The U.S. military bankrolled early development of a non-lethal microwave weapon that creates sound inside your head. But in the end, the gadget may be just as likely to wind up in shopping malls as on battlefields, as I report in New Scientist.
The project is known as MEDUSA – a contrived acronym for Mob Excess Deterrent Using Silent Audio. And it should not be confused with the Long Range Acoustic Device and similar gadgets which simply project sound. This one uses the so-called “microwave auditory effect”: a beam of microwaves is turned into sound by the interaction with your head. Nobody else can hear it unless they are in the beam as well.
The effect has long been a laboratory curiosity, with no application. But, over the years, the military has been intrigued. The idea (dubbed “the telepathic ray gun”) was mentioned in a 1998 US Army study, which turned up in a recent Freedom of Information Act document dump.
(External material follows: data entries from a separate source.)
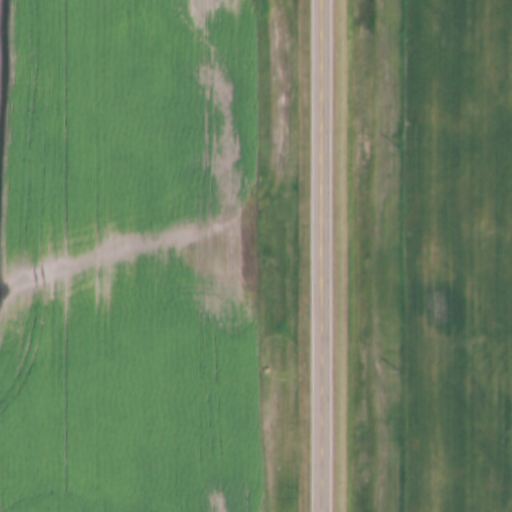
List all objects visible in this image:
road: (325, 256)
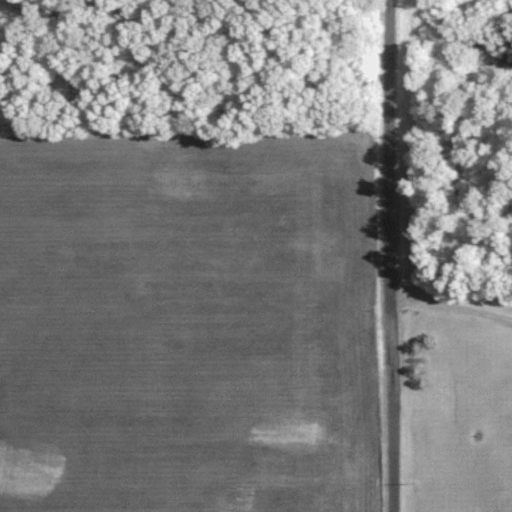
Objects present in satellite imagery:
road: (388, 256)
road: (450, 308)
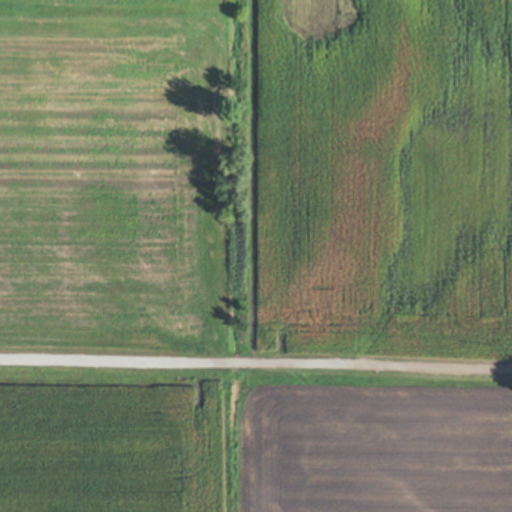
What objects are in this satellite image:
road: (256, 353)
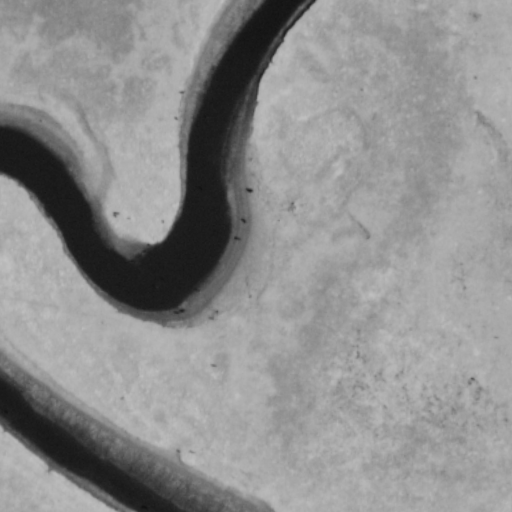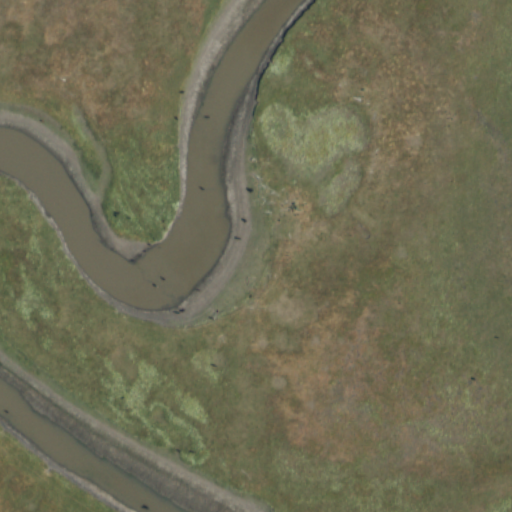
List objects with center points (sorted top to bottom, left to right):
river: (36, 162)
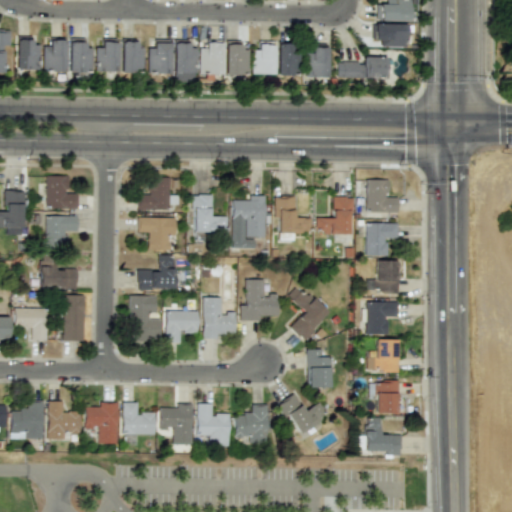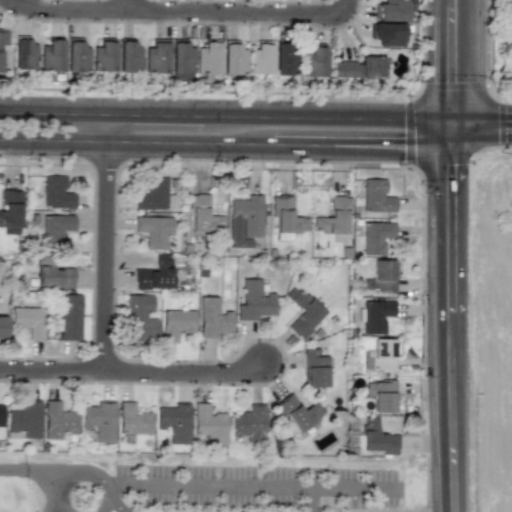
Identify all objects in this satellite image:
road: (128, 8)
building: (390, 10)
road: (193, 17)
building: (387, 33)
building: (3, 37)
road: (486, 43)
road: (421, 51)
building: (24, 55)
building: (50, 56)
building: (127, 56)
building: (76, 57)
building: (102, 57)
building: (155, 57)
building: (207, 58)
building: (260, 58)
building: (233, 59)
building: (285, 59)
building: (314, 61)
building: (180, 62)
road: (454, 64)
building: (359, 67)
road: (447, 88)
road: (204, 92)
road: (53, 112)
road: (154, 114)
road: (329, 116)
traffic signals: (456, 129)
road: (483, 129)
road: (409, 132)
road: (135, 141)
road: (300, 144)
road: (394, 145)
road: (439, 163)
building: (55, 193)
building: (152, 194)
building: (376, 196)
building: (10, 212)
building: (203, 215)
building: (286, 217)
building: (332, 217)
building: (244, 221)
building: (55, 229)
building: (154, 231)
building: (376, 237)
road: (105, 243)
building: (154, 274)
building: (52, 275)
building: (380, 277)
building: (254, 301)
building: (302, 313)
building: (375, 315)
building: (69, 317)
building: (139, 318)
building: (212, 318)
road: (454, 320)
building: (28, 321)
building: (176, 324)
building: (2, 326)
building: (380, 355)
building: (314, 369)
road: (133, 373)
building: (382, 396)
building: (298, 413)
building: (0, 415)
building: (58, 420)
building: (100, 420)
building: (133, 420)
building: (24, 421)
building: (174, 422)
building: (209, 424)
building: (249, 424)
building: (376, 438)
road: (27, 470)
road: (96, 475)
road: (249, 483)
road: (55, 491)
road: (311, 498)
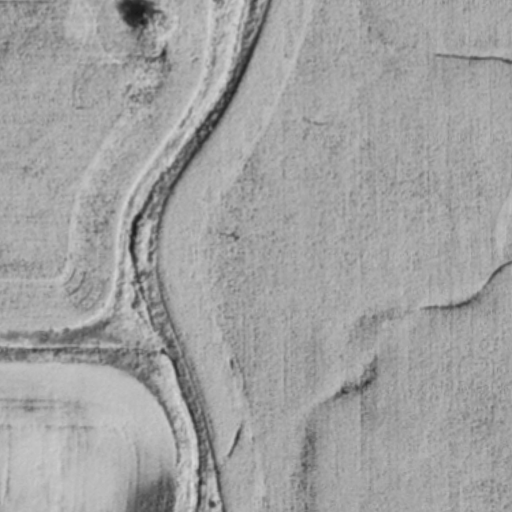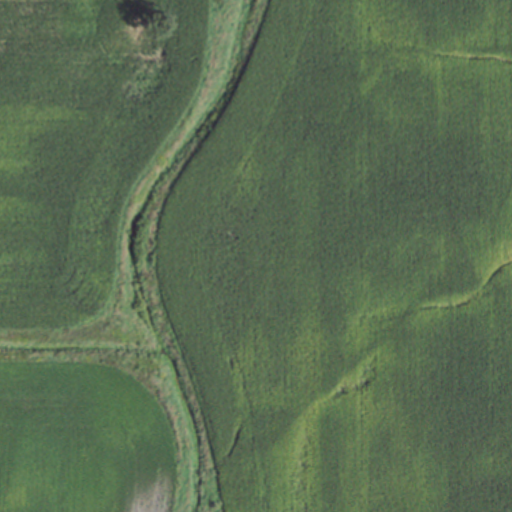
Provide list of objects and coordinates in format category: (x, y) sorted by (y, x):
crop: (256, 256)
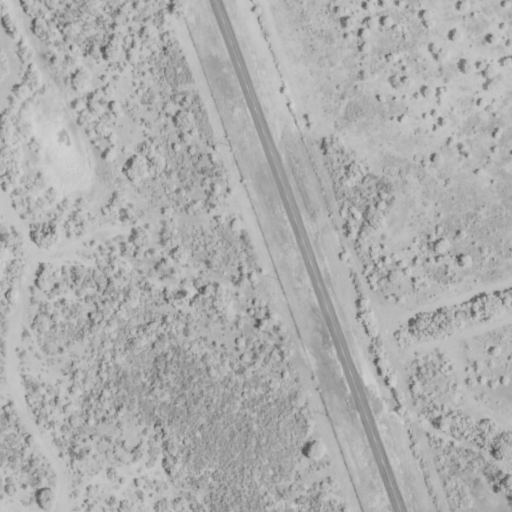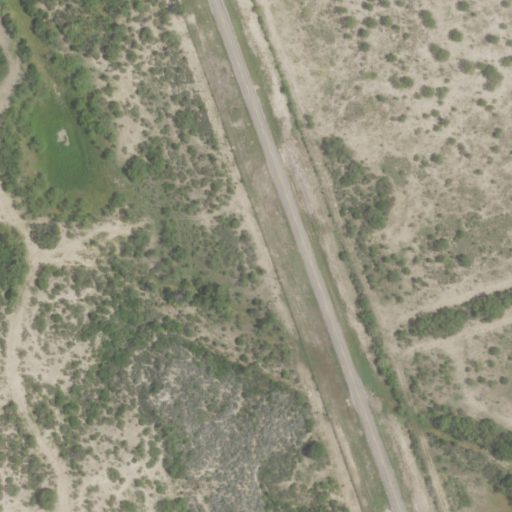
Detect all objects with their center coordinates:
road: (312, 255)
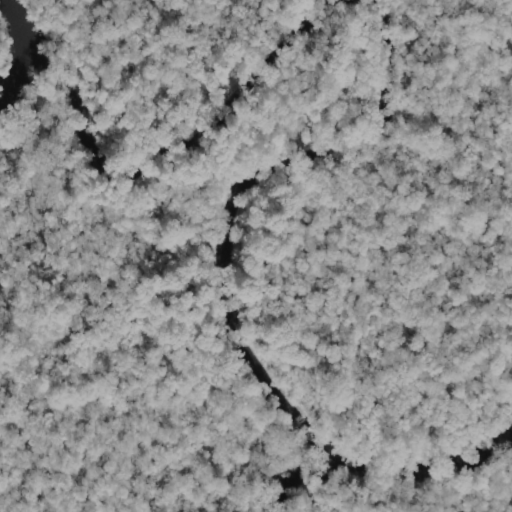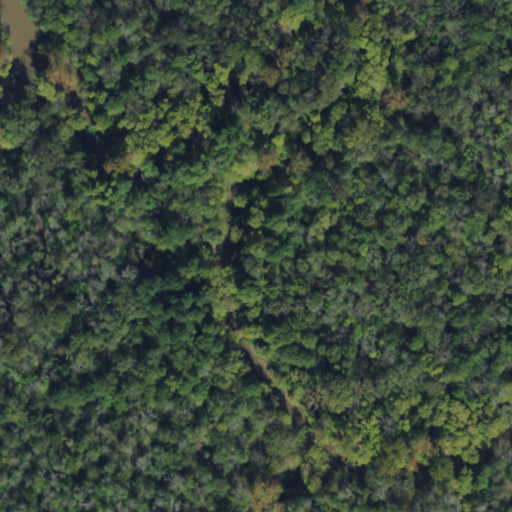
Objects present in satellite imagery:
river: (16, 45)
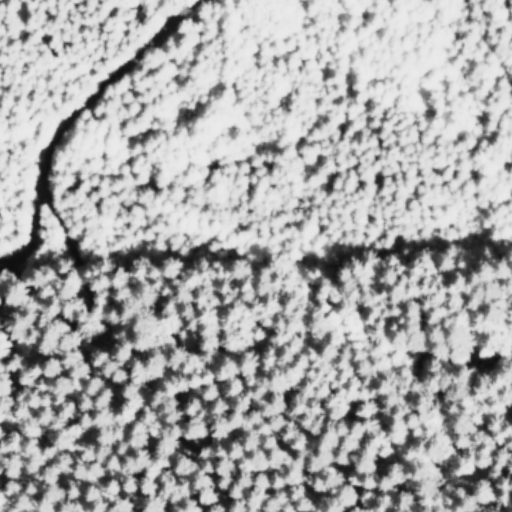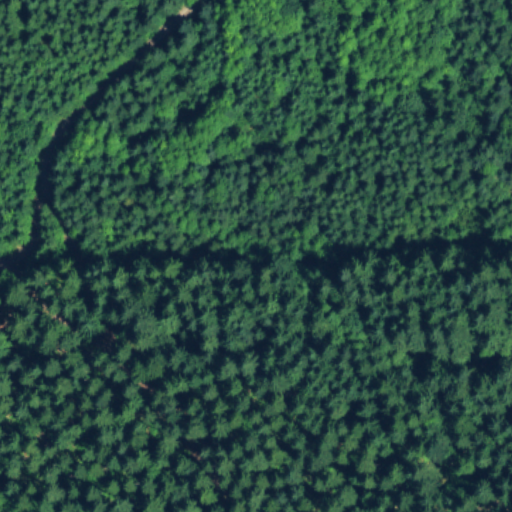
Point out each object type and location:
road: (64, 244)
road: (33, 265)
road: (43, 331)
Five years later, the Navy decided to put some R&D dollars into the project. Now, as I note on the New Scientist website, Dr. Lev Sadovnik of the Sierra Nevada Corporation has provided more details.
There are health risks, he notes. But the biggest issue from the microwave weapon is not the radiation. It’s the risk of brain damage from the high-intensity shockwave created by the microwave pulse. Clearly, much more research is needed on this effect at the sort of power levels that Dr. Sadovnik is proposing. But if it does prove hazardous, that does not mean an end to weapons research in this area: a device that delivered a lethal shockwave inside the target’s skull might make an effective death ray.